[Task data Boundary: Start]
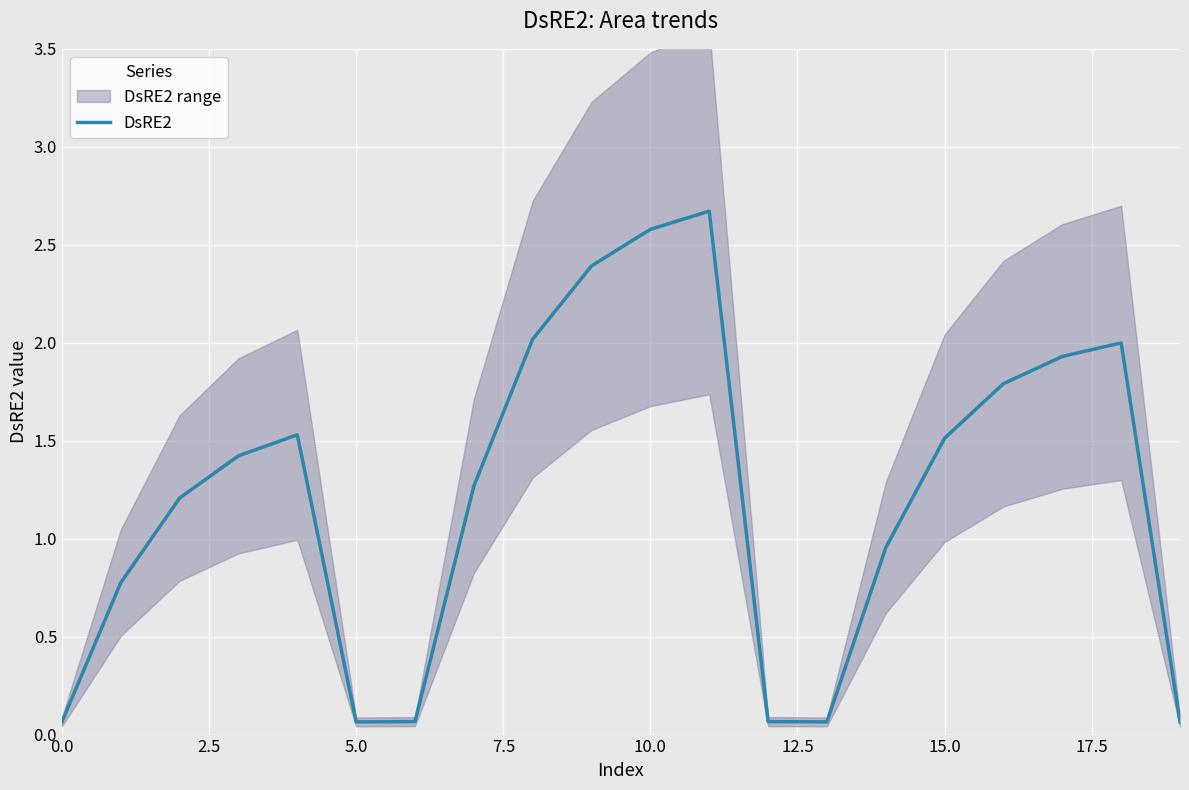

True or false: the data shows 0.9 at 10.0.

False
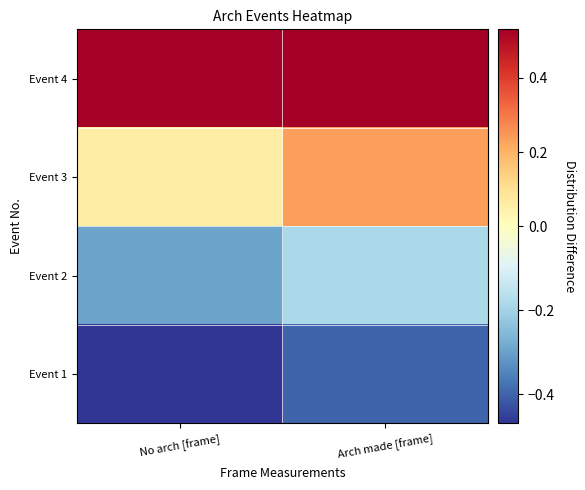

Reading right to left, list all the values displayed in this chart.

Event 1: Arch made [frame]=-0.4	No arch [frame]=-0.5
Event 2: Arch made [frame]=-0.2	No arch [frame]=-0.3
Event 3: Arch made [frame]=0.2	No arch [frame]=0.1
Event 4: Arch made [frame]=0.5	No arch [frame]=0.5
[Task data Boundary: End]
Repeat the records above word for word, leaving out the pictures.

**Result of the exercise:**
True or false: the data shows 0.9 at 10.0.

False

Reading right to left, list all the values displayed in this chart.

Event 1: Arch made [frame]=-0.4	No arch [frame]=-0.5
Event 2: Arch made [frame]=-0.2	No arch [frame]=-0.3
Event 3: Arch made [frame]=0.2	No arch [frame]=0.1
Event 4: Arch made [frame]=0.5	No arch [frame]=0.5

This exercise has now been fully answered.